Bristol, Jean Echenoz
- M.O et Fleur B.
- 14 mars
- 2 min de lecture
Un nouvel Echenoz, c’est toujours la promesse d’un plaisir de lecture : l’histoire de Robert Bristol, réalisateur médiocre qui prépare le tournage d’un nouveau film en Afrique, nous laissait espérer le portrait cocasse d’un anti-héros et le récit de savoureuses péripéties. Néanmoins, Bristol manque de nuance et de vraisemblance, il en devient presque caricatural - tout comme les autres personnages. Les femmes dans ce roman sont particulièrement problématiques car elles n’existent que dans leurs rapports aux hommes. Le lecteur peine à croire à leur existence et se désintéresse de leur histoire.

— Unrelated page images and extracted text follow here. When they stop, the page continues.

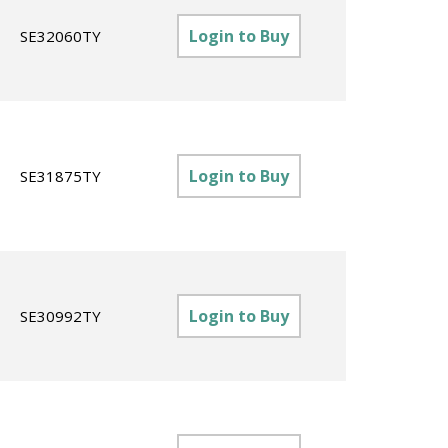
Login to Buy
SE32060TY
Login to Buy
SE31875TY
Login to Buy
SE30992TY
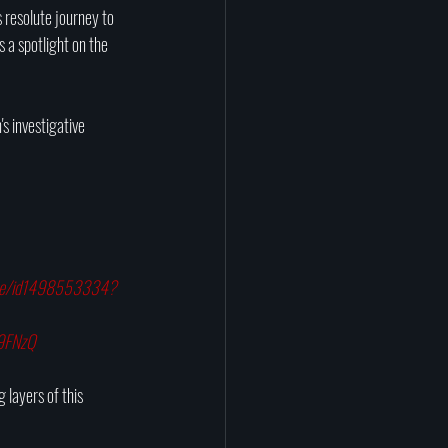
s resolute journey to 
 a spotlight on the 
s investigative 
ghee/id1498553334?
u9FNzQ
 layers of this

Bristol tient à la fois du policier, du making of de film, du récit d’aventure et de l’histoire d’amour. Mais si la dérision avec laquelle le narrateur désamorce le fil narratif qu’il vient de tirer est d’abord plaisante, elle fait aussi piétiner le récit. A force de frustrer nos attentes, comment le romancier peut-il nous accrocher à une intrigue que lui-même perd de vue ?

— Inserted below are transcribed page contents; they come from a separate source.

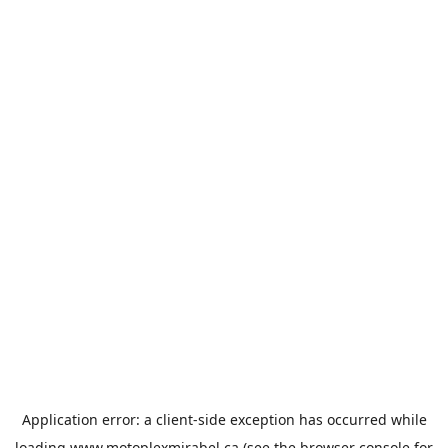
Application error: a
client
-side exception has occurred while
loading
www.motoplexmirabel.ca
(see the
browser console
for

Certes, Echenoz, styliste hors pair, peut tout se permettre et ne s’en prive pas : il jongle avec les mots, joue avec le lecteur, varie les angles de vue. Meilleur cinéaste que son personnage, il nous surprend en allant jusqu’à décrire un pot à crayons du point de vue d’une mouche ! Le tout avec brio et désinvolture, dans cette langue fluide et rapide qu’on lui connaît. On savoure les trouvailles des premiers chapitres, les digressions jubilatoires, les références de connivence. Bien plus qu’aux êtres humains, Echenoz sait donner vie aux objets et aux paysages, comme dans cette description magistrale : « On voit tout de suite que ces arbres ne s’entendent pas entre eux. […] Ils se toisent en chien de faïence, duellistes se défiant avant de s’engager sur le pré mais, plantés là, ils sont bien obligés de vivre ensemble et de l’ombrager, ce pré, deux fois par jour. » Mais après un début éblouissant et des passages hilarants, les effets s’émoussent, le rythme ralentit, et le livre s’achève sur une pirouette. Le roman souffre finalement des défauts de ses qualités : on admire la maîtrise du romancier mais Bristol reste un être de papier désincarné et on regrette de ne pas être touché et embarqué.
Un roman virtuose, et souvent très drôle, qui ne tient pas toutes ses promesses.
Bristol, Jean Echenoz, Les éditions de Minuit, 2025, 208 pages.